» **Prompt**:
Would you please restate all of the entries exactly, apart from the pictures?

» **Information provided**:
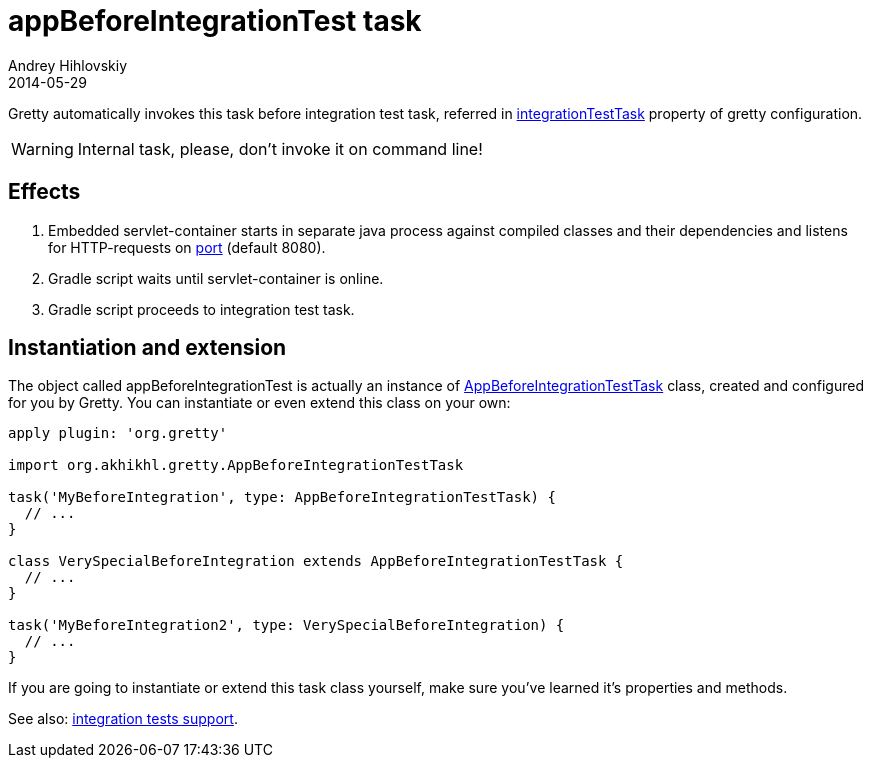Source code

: = appBeforeIntegrationTest task
Andrey Hihlovskiy
2014-05-29
:sectanchors:
:jbake-type: page
:jbake-status: published

Gretty automatically invokes this task before integration test task, referred in
link:Gretty-configuration.html#_integrationtesttask[integrationTestTask] property of gretty configuration.

WARNING: Internal task, please, don't invoke it on command line!

== Effects

. Embedded servlet-container starts in separate java process against compiled classes and their dependencies and listens for HTTP-requests on link:Gretty-configuration.html#_port[port] (default 8080).
. Gradle script waits until servlet-container is online.
. Gradle script proceeds to integration test task.

== Instantiation and extension

The object called appBeforeIntegrationTest is actually an instance of link:Gretty-task-classes.html#_appbeforeintegrationtesttask[AppBeforeIntegrationTestTask] class, created and configured for you by Gretty. You can instantiate or even extend this class on your own:

[source,groovy]
----
apply plugin: 'org.gretty'

import org.akhikhl.gretty.AppBeforeIntegrationTestTask

task('MyBeforeIntegration', type: AppBeforeIntegrationTestTask) {
  // ...
}

class VerySpecialBeforeIntegration extends AppBeforeIntegrationTestTask {
  // ...
}

task('MyBeforeIntegration2', type: VerySpecialBeforeIntegration) {
  // ...
}
----

If you are going to instantiate or extend this task class yourself, make sure you've learned it's properties and methods.

See also: link:Integration-tests-support.html[integration tests support].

» **Written solution**:
Source code

: = appBeforeIntegrationTest task
Andrey Hihlovskiy
2014-05-29
:sectanchors:
:jbake-type: page
:jbake-status: published

Gretty automatically invokes this task before integration test task, referred in
link:Gretty-configuration.html#_integrationtesttask[integrationTestTask] property of gretty configuration.

WARNING: Internal task, please, don't invoke it on command line!

== Effects

. Embedded servlet-container starts in separate java process against compiled classes and their dependencies and listens for HTTP-requests on link:Gretty-configuration.html#_port[port] (default 8080).
. Gradle script waits until servlet-container is online.
. Gradle script proceeds to integration test task.

== Instantiation and extension

The object called appBeforeIntegrationTest is actually an instance of link:Gretty-task-classes.html#_appbeforeintegrationtesttask[AppBeforeIntegrationTestTask] class, created and configured for you by Gretty. You can instantiate or even extend this class on your own:

[source,groovy]
----
apply plugin: 'org.gretty'

import org.akhikhl.gretty.AppBeforeIntegrationTestTask

task('MyBeforeIntegration', type: AppBeforeIntegrationTestTask) {
  // ...
}

class VerySpecialBeforeIntegration extends AppBeforeIntegrationTestTask {
  // ...
}

task('MyBeforeIntegration2', type: VerySpecialBeforeIntegration) {
  // ...
}
----

If you are going to instantiate or extend this task class yourself, make sure you've learned it's properties and methods.

See also: link:Integration-tests-support.html[integration tests support].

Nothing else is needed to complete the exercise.